Shoot 'Em Dead: Orson Welles & The Other Side of the Wind
"Who knows? Maybe you can stare too hard at something, huh? Drain out the virtue. Suck out the living juice. You shoot the great places and the pretty people. All those girls and boys. Shoot 'em dead." --Jake Hannaford
You are currently reading the first book-length study of Orson Welles’ The Other Side of the Wind. When it premiered on November 2, 2018, 33 years had passed since Welles’ death, and it had been 77 years since the release of his debut film.
Awestruck after experiencing the first new Welles drama in 50 years, I proceeded to watch it obsessively every few days for several weeks.
I had read and seen everything available about Welles’ legendary unfinished film since discovering his work in the late 1980s. While longing to watch this lost avant-garde opus over the next three decades, I doubted and even dreaded its long-promised unveiling, since without Welles around to supervise its editing, it could not be a true Welles film.
I was never happier to be proven wrong. To the delight of even the most skeptical Welles aficionados, the finished film not only conjures Welles’ spirit more successfully than necromancy, but it’s a stunning, experimental and provocative discourse on friendship, art, masculinity, guilt and the potential of cinema itself.
The major work of Welles’ final years, The Other Side of the Wind extends the themes that run through all of his films while adding substantially to his cinematic philosophy. Understanding of his work in film must now be reconfigured with this new title in the mix.
Overwhelmingly ambitious despite its modest scope, the film is an alchemy of caustic drama, mockumentary, autoanalysis, and critique of the film medium. It is also hypnotically entertaining.

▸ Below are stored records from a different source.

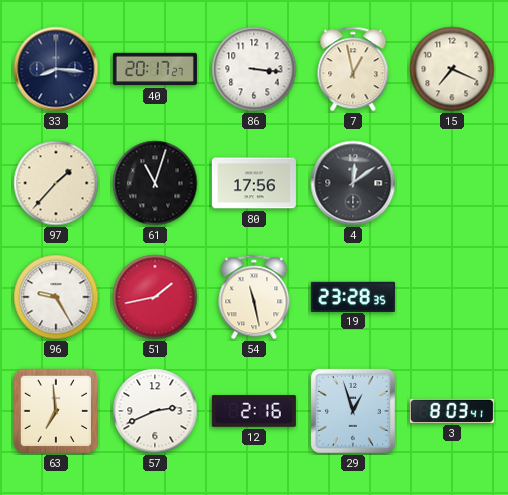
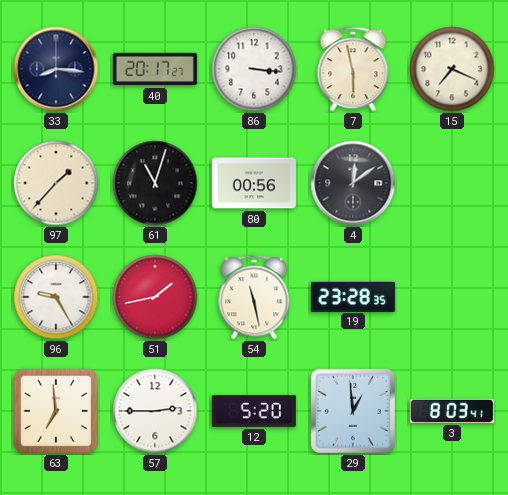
7: 12:58 -> 5:58
80: 17:56 -> 00:56
57: 2:41 -> 2:45
12: 2:16 -> 5:20
29: 12:57 -> 12:59
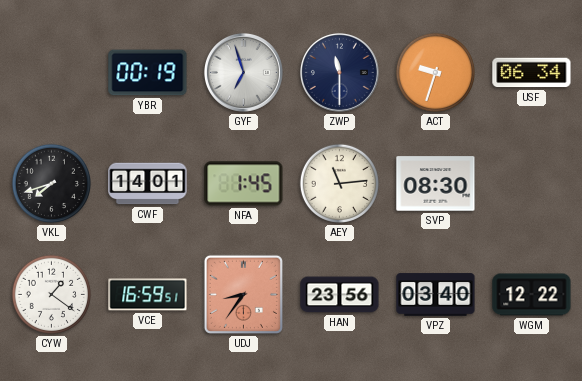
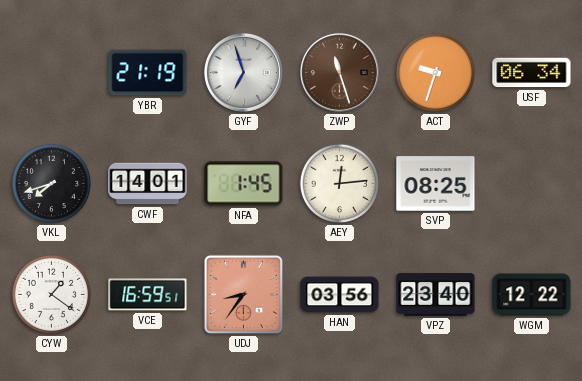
YBR: 00:19 -> 21:19
ZWP: 11:30 -> 11:27
ZWP dial: navy -> brown
AEY: 11:14 -> 12:14
SVP: 08:30 -> 08:25
HAN: 23:56 -> 03:56
VPZ: 03:40 -> 23:40
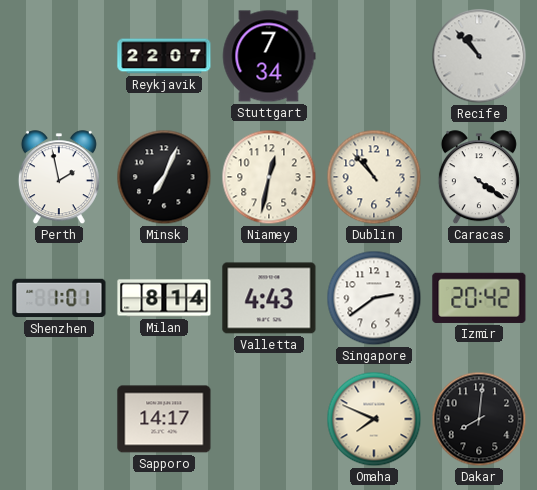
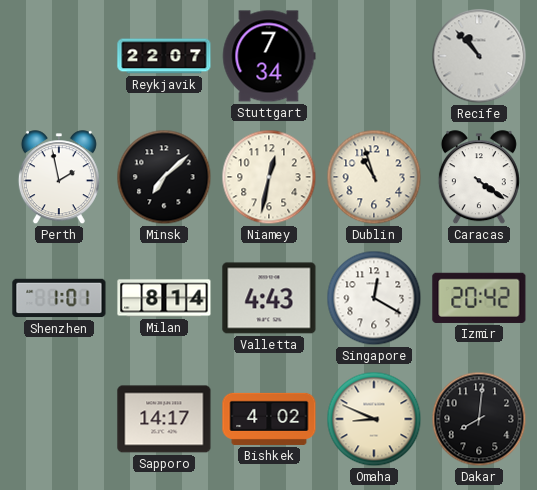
Minsk: 7:04 -> 7:08
Dublin: 10:53 -> 10:57
Singapore: 2:39 -> 12:20
Bishkek: none -> 4:02
Omaha: 7:49 -> 8:49
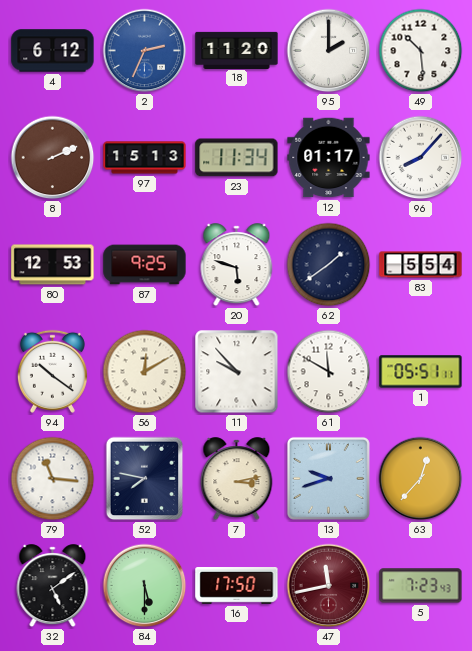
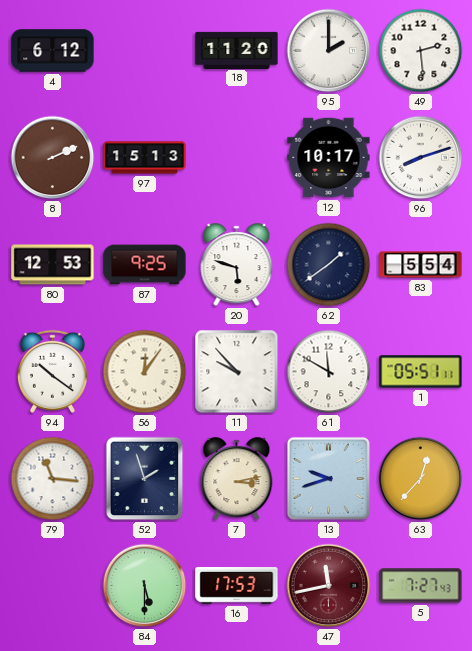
2: 2:34 -> none
49: 10:29 -> 2:29
23: 11:34 -> none
12: 01:17 -> 10:17
96: 8:07 -> 8:12
56: 12:10 -> 12:06
52: 7:47 -> 1:57
32: 5:09 -> none
16: 17:50 -> 17:53
5: 7:23 -> 7:27
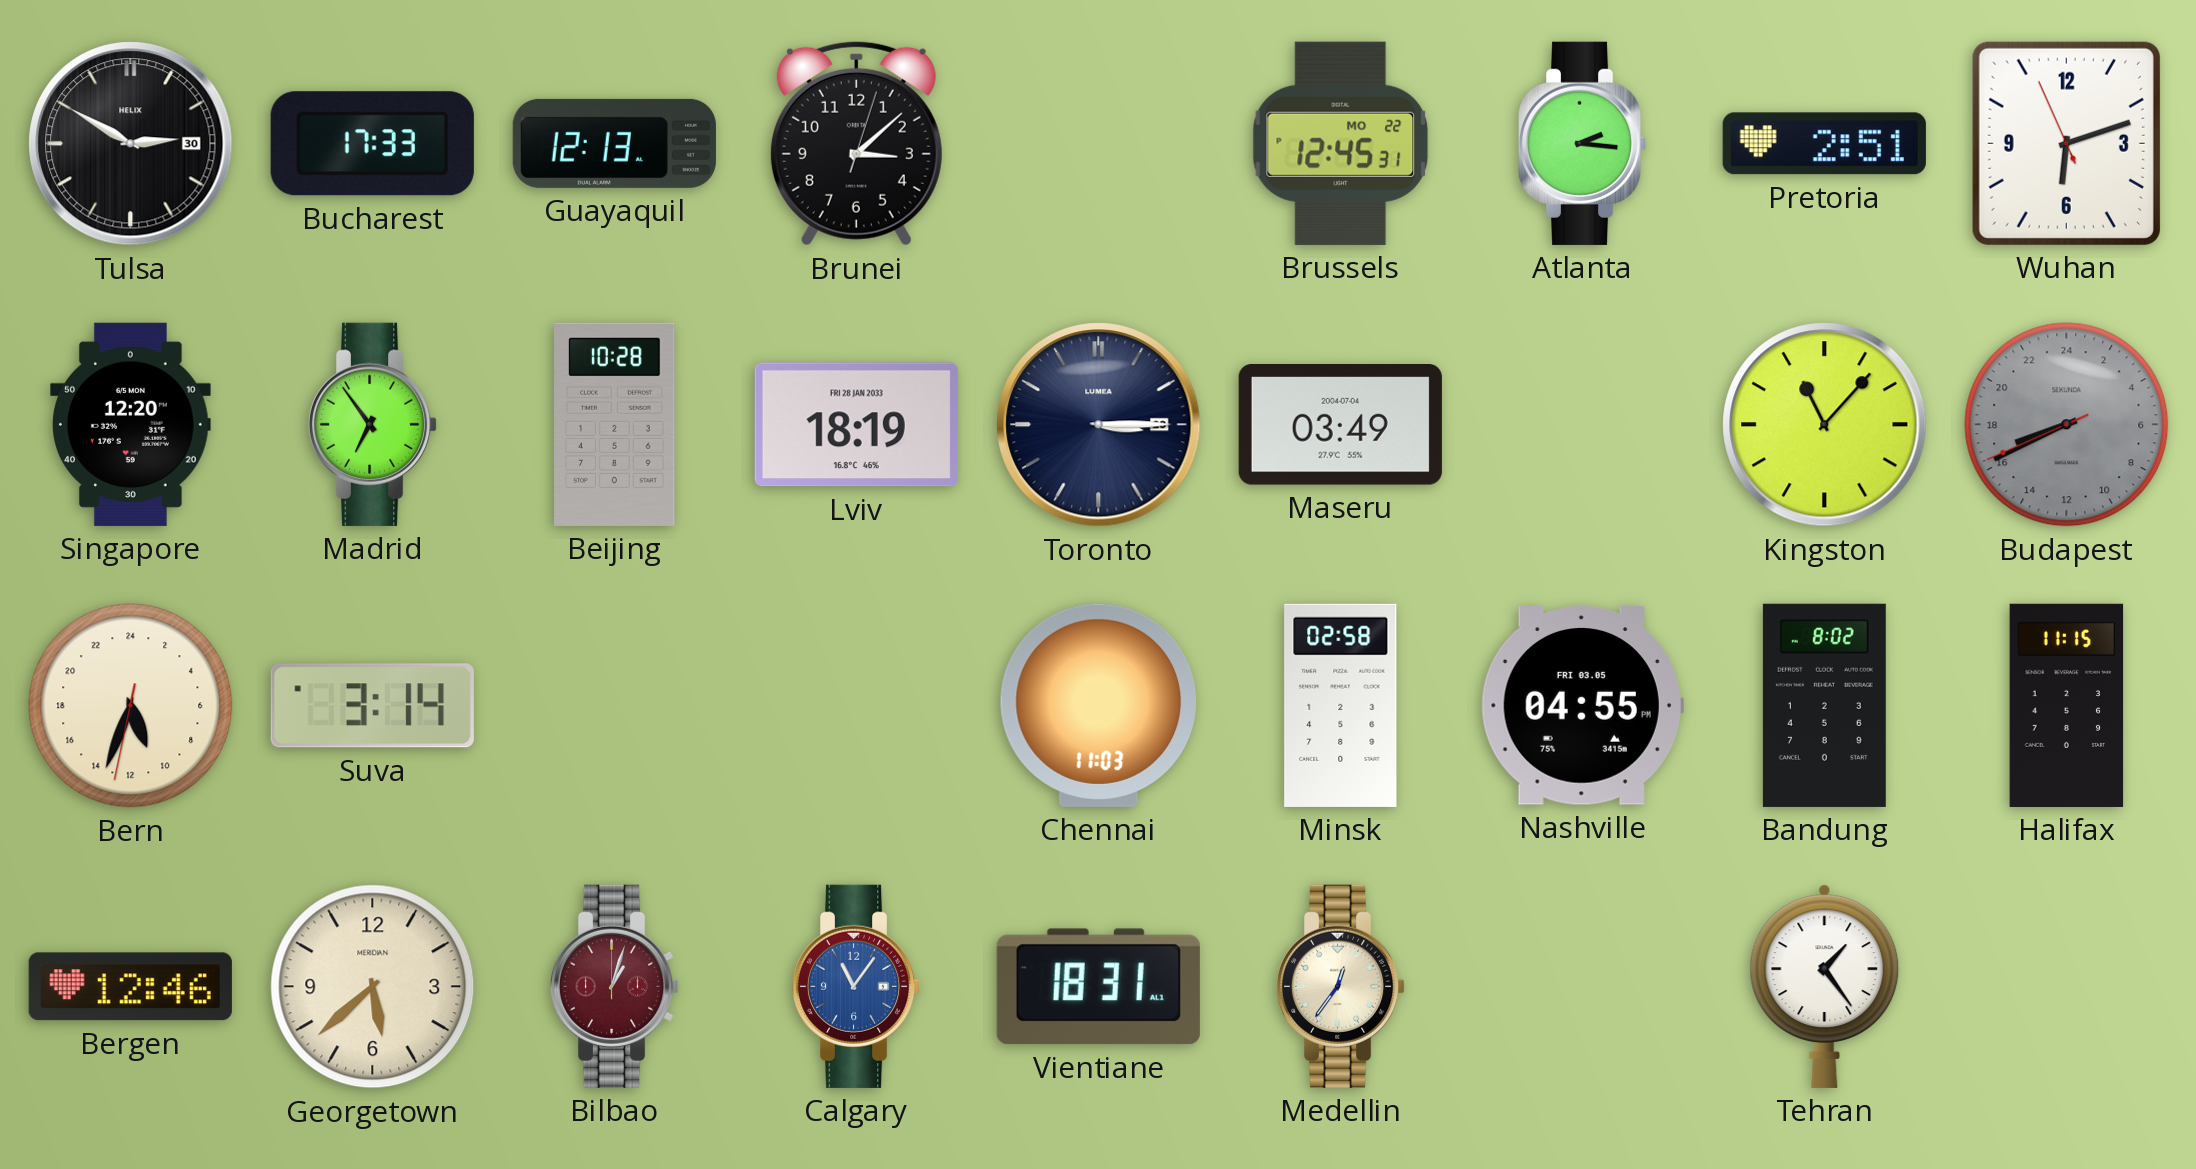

Its story and structure are symbiotic; it is what it’s about - a meditation on death whose breathless style keeps (what Welles called) “the illusion of life” from fading.
The film would have likely been met with bemused disinterest if released in the 70s, but dropped into the late 2010s, it becomes a haunted message from a bygone time when filmmakers still dwelt on the nature of cinema and strove to develop it in new and inspiring directions.
The film’s restoration is also a vindication of its endlessly stymied late director, whose ghost can now rest in eternity. Spanning Citizen Kane to The Other Side of the Wind, the career of Orson Welles has at last ended where it began, in complete triumph.
Director Orson Welles with actor Robert Random (as John Dale) in the foreground.